Pictures with lens parameters
..........
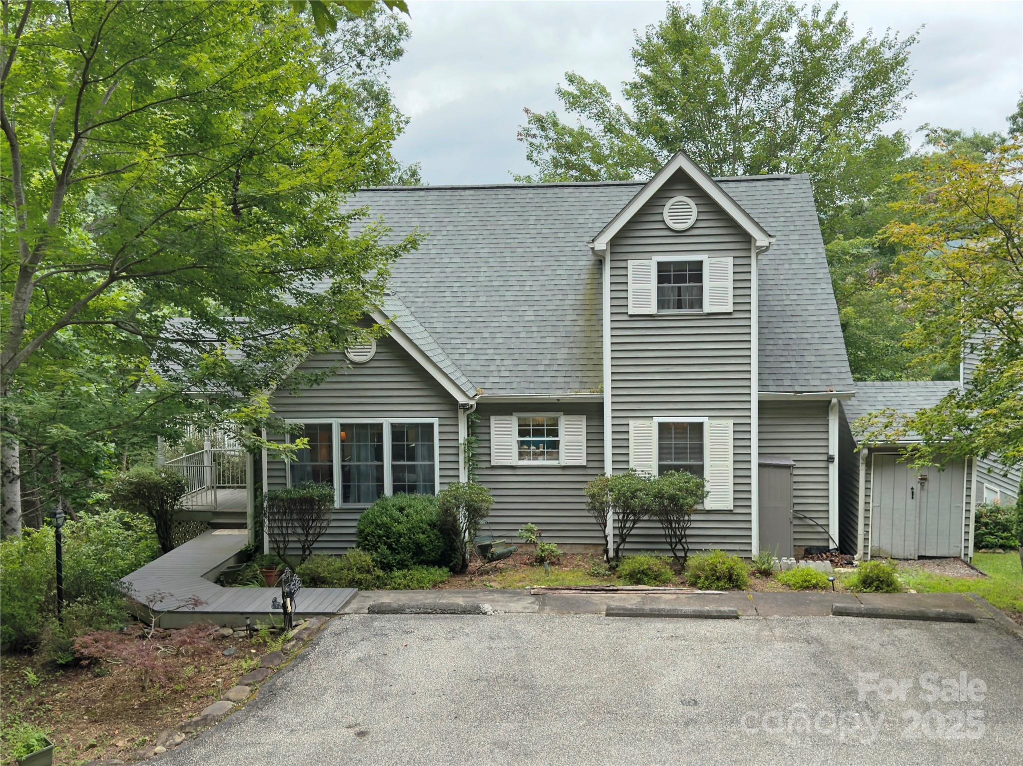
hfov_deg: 60.0
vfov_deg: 46.8
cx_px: 512
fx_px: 886
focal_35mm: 30
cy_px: 383
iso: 64
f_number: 1.78
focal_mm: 6.76
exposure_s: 1/1353
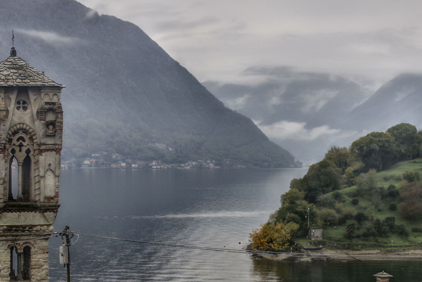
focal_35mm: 75
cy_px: 201
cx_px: 263
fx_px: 879
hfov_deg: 26.9
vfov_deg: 18.1
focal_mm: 30
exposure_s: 1/40
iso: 200
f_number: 4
..........
● **How to complete this task**: The output should consist only of the lines from the one with "hfov_deg: 26.9" through the final line of the records above, exactly.

● **Exercise answer**:
hfov_deg: 26.9
vfov_deg: 18.1
focal_mm: 30
exposure_s: 1/40
iso: 200
f_number: 4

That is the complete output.